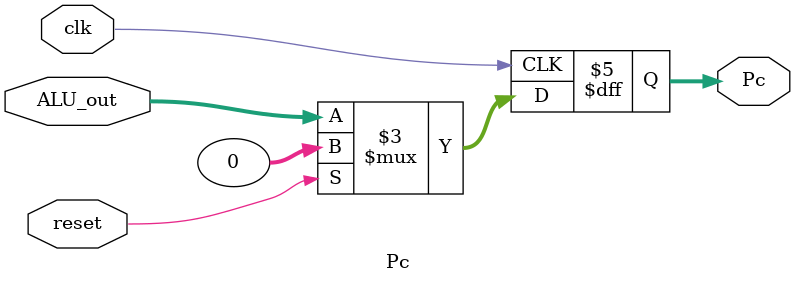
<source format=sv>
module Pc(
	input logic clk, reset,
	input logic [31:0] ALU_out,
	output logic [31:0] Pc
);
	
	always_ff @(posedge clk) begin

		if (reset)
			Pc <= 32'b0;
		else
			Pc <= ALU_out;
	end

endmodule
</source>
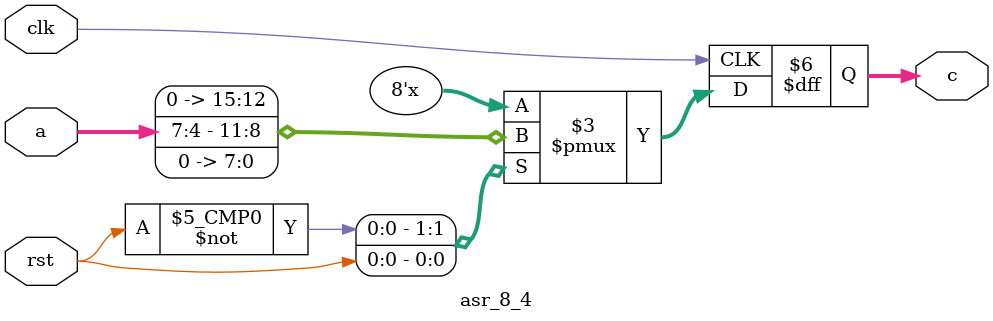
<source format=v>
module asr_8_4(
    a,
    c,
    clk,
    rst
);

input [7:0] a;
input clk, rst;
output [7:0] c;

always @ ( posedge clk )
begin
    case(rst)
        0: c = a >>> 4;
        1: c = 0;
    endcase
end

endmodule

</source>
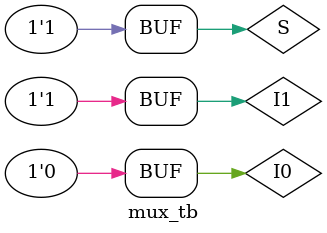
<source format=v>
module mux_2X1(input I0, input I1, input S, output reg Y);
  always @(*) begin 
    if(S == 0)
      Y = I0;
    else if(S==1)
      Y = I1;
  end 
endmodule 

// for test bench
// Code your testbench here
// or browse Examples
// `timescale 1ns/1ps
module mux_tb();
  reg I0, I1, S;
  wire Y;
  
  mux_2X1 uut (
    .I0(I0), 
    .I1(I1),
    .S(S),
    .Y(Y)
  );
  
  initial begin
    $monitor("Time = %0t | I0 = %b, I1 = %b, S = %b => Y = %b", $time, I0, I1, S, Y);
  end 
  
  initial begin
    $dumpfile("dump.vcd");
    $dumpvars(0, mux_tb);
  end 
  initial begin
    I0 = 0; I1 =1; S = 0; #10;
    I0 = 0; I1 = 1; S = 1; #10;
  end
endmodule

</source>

* * *

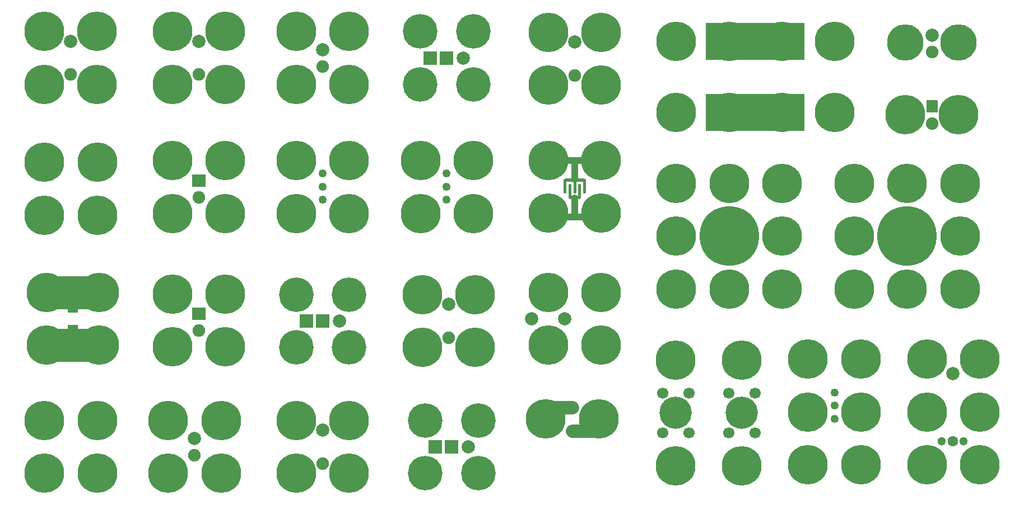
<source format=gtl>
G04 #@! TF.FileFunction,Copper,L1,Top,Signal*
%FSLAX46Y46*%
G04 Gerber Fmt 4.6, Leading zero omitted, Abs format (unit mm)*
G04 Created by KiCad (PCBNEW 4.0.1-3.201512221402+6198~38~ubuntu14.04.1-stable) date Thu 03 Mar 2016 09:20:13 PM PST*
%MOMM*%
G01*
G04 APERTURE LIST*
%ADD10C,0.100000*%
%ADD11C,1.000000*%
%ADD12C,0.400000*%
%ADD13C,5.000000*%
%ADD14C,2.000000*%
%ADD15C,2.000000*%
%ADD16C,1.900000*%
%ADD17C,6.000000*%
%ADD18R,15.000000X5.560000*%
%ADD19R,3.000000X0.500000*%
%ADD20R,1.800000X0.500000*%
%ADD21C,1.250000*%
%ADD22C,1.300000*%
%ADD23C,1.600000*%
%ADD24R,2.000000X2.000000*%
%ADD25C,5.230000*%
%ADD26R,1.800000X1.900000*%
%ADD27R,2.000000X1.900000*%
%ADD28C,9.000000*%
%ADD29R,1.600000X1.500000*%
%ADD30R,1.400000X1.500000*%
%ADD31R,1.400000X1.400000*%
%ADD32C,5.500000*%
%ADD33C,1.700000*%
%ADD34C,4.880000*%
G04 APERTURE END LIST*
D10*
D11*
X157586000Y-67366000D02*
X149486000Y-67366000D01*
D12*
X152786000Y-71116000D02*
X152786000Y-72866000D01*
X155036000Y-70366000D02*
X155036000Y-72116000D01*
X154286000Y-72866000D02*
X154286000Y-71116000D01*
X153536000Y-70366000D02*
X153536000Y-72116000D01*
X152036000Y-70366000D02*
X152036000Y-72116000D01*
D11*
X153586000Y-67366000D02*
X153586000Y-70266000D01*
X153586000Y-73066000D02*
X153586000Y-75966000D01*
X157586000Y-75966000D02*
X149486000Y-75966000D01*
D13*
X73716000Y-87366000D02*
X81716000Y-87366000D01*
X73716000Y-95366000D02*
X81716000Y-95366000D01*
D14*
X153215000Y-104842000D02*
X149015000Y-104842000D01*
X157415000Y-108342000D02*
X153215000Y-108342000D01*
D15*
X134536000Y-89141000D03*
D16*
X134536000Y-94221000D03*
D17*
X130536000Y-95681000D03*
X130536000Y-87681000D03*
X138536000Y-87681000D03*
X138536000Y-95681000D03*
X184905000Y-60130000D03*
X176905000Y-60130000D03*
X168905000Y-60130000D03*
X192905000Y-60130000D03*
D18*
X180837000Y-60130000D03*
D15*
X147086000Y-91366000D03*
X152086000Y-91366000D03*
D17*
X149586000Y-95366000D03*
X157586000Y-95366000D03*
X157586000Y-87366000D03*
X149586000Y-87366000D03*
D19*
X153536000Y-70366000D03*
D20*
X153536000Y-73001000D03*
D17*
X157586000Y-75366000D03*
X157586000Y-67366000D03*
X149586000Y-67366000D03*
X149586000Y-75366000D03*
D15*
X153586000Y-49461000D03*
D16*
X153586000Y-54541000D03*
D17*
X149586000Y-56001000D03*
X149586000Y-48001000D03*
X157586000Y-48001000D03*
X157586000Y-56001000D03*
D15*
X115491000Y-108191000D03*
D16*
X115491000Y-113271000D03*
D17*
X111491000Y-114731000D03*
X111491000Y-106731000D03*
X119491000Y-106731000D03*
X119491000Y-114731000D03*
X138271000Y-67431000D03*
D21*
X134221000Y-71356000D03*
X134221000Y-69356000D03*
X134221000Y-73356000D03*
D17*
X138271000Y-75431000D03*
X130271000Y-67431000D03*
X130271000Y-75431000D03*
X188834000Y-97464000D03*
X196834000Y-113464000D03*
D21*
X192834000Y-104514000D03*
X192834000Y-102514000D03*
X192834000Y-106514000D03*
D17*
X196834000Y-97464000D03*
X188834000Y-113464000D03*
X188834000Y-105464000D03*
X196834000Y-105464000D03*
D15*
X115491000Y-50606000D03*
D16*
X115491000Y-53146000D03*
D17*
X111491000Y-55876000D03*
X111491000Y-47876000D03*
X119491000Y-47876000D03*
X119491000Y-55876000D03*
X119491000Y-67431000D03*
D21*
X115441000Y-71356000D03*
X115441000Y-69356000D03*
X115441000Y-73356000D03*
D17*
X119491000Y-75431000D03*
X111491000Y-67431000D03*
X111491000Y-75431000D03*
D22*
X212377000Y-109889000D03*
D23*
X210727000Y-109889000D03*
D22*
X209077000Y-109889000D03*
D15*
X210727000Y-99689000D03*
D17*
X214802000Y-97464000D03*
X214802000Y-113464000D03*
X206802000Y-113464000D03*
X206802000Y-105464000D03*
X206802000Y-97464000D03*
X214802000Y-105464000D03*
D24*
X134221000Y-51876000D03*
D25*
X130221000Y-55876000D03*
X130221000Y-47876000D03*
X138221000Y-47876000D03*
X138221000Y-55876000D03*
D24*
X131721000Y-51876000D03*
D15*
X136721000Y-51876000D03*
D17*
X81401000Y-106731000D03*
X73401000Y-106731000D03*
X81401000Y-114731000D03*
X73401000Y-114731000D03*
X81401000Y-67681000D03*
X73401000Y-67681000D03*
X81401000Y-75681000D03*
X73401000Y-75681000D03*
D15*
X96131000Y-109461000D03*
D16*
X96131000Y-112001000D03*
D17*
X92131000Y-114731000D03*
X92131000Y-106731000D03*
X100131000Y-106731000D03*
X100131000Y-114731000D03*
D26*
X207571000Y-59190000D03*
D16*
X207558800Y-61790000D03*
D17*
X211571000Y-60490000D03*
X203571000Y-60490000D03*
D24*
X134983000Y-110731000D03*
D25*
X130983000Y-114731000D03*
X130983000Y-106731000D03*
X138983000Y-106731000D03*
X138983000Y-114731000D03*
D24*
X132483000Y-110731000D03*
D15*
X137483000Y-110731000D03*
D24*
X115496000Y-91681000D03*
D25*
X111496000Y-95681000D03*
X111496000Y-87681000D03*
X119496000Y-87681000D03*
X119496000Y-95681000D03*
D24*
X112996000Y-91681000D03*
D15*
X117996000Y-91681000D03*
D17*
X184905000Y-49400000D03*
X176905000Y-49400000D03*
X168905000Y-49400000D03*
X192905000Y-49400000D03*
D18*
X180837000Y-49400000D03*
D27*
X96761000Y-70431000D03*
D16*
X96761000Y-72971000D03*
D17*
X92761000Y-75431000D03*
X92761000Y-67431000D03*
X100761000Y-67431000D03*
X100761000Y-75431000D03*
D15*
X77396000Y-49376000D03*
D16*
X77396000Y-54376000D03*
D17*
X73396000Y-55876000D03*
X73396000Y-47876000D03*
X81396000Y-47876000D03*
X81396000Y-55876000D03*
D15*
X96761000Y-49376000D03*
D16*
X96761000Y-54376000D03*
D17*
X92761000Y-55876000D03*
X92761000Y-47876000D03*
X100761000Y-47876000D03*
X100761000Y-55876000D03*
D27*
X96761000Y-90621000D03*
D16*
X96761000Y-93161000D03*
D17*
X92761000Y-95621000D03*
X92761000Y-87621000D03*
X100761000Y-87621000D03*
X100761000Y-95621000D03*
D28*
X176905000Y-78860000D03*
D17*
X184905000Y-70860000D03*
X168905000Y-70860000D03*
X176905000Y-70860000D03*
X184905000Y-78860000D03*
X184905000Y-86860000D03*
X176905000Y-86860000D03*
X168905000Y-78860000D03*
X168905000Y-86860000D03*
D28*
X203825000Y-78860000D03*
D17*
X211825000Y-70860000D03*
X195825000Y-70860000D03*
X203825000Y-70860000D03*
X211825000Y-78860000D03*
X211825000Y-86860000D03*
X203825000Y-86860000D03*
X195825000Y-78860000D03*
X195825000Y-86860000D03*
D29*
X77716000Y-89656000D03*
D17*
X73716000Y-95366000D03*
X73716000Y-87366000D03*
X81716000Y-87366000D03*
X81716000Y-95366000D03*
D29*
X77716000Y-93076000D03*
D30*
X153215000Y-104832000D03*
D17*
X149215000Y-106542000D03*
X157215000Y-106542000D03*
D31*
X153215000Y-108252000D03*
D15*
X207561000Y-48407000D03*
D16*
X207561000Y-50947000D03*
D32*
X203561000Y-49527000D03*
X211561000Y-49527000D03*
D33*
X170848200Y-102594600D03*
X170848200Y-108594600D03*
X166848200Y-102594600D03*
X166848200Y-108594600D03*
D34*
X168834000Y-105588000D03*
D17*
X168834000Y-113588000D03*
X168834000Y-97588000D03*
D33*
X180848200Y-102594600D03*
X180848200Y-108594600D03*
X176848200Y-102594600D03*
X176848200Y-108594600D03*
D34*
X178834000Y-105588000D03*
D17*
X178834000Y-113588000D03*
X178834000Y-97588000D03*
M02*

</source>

-- Goal of the exercise --
Go line by line through the records above and copy each one containing "input".

-- Answer for the task --
	input logic clk, reset,
	input logic [31:0] ALU_out,
input [7:0] a;
input clk, rst;
module mux_2X1(input I0, input I1, input S, output reg Y);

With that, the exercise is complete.